Cut-Offs to go For a Toss as Centums in Physics Fall Like Newton's Apple

Published: 07th May 2015 10:14 PM  |   Last Updated: 08th May 2015 12:15 AM   |  A+A-

CHENNAI:  There were a lot of broken hearts when the Higher Secondary results were posted by the Directorate of Government Examinations on Thursday, as high flyers and students who were expecting 'sure shot' centums were done in by Physics.

Usually one of the more innocuous of the 'major' science subjects, the paper which had differently worded questions this year, rocked the centum boat, with only a meagre 124 centums being awarded as opposed to the 2,710 doled out last year.

Besides this, the results were fairly standard - with the pass percentage staying steady at 90.6%, with a marginal rise in students appearing.
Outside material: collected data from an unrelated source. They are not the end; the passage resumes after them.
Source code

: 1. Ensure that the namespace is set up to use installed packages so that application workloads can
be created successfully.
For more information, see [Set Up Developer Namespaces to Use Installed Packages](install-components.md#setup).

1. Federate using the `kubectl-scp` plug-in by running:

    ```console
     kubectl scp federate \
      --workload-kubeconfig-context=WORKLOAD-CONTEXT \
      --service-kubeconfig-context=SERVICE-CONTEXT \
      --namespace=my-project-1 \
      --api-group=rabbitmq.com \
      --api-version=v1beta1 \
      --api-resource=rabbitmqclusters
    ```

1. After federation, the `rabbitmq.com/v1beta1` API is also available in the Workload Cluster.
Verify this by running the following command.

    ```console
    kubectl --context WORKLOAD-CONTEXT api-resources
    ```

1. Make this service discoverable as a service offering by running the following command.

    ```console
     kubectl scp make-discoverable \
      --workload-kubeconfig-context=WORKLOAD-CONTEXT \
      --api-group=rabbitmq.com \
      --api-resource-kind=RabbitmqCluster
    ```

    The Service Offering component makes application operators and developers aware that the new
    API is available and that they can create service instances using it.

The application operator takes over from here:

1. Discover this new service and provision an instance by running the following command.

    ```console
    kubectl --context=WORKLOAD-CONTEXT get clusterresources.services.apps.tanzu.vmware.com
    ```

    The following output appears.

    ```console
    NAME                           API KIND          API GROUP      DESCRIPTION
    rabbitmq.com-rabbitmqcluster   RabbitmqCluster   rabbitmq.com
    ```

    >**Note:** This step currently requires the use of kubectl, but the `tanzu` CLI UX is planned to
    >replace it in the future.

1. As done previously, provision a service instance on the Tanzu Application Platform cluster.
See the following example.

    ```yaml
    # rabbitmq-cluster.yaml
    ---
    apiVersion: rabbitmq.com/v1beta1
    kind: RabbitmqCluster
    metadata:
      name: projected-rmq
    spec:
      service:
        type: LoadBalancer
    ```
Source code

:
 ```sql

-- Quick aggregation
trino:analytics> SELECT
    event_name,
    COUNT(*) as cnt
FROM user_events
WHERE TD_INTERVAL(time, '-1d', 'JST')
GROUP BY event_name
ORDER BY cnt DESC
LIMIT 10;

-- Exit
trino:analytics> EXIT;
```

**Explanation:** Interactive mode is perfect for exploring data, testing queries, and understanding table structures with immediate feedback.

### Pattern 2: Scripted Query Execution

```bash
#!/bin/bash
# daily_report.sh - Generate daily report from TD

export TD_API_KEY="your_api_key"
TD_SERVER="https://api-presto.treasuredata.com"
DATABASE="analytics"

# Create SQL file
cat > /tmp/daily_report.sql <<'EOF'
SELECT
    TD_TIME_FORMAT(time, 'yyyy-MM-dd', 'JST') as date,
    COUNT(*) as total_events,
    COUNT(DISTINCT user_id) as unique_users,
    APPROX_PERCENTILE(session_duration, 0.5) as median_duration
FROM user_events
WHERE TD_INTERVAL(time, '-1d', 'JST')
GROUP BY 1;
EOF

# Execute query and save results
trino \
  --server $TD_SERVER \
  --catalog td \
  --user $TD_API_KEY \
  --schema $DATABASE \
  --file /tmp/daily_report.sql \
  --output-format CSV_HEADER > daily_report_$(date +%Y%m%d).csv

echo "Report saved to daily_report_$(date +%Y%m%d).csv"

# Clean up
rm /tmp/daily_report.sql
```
The students in Chennai schools were badly shown up in the State Ranks tally, as their counterparts from the districts bagged the top honours.

The Physics downer will drive cut-offs of Engineering and Medicine down. "I don't know what this will do to my chances of getting into Anna University," pouted Suhasini S, a student of a city school who had managed 195/200. "The cut-off will be much lower for all the competitive courses, so my father has agreed to ask for a re-evaluation," she added, nearly in tears.

This brought back memories of 2013 when the same thing had happened - only 36 centums were awarded that year, leading to a sea of outrage from parents and teachers alike. "We have been receiving lots of requests for re-evaluation and re-calculation for the Physics and Maths papers since the exam ended and all the requests will be attended to as per the norms," said a senior official with the Directorate of Government Examinations (DGE), speaking to Express.

Ironically, they needn't have worried about their Maths marks. Suhasini included, a whopping 9,710 students managed to secure centums in Maths this year - three times the already inflated 3,882 centums handed out last year.

While Maths teachers were overjoyed at the bountiful returns, Physics professors were not quite as affable. "It is much lower than what we expected. There were eight one-mark questions that had been twisted slightly, so we were expecting a drop certainly, but not to this extent," said Johnson S, a retired Physics teacher who undertakes home tuitions now.

A few Physics teachers like Abu Thaker from Vels Vidyashram, see it as a step in the right direction. "None of the students blamed the question paper despite being disappointed. Many of them managed 190-199, but not centums. This is a positive sign as students will start to move away from guides and tuition centres and start listening to teachers to learn concepts again," he said.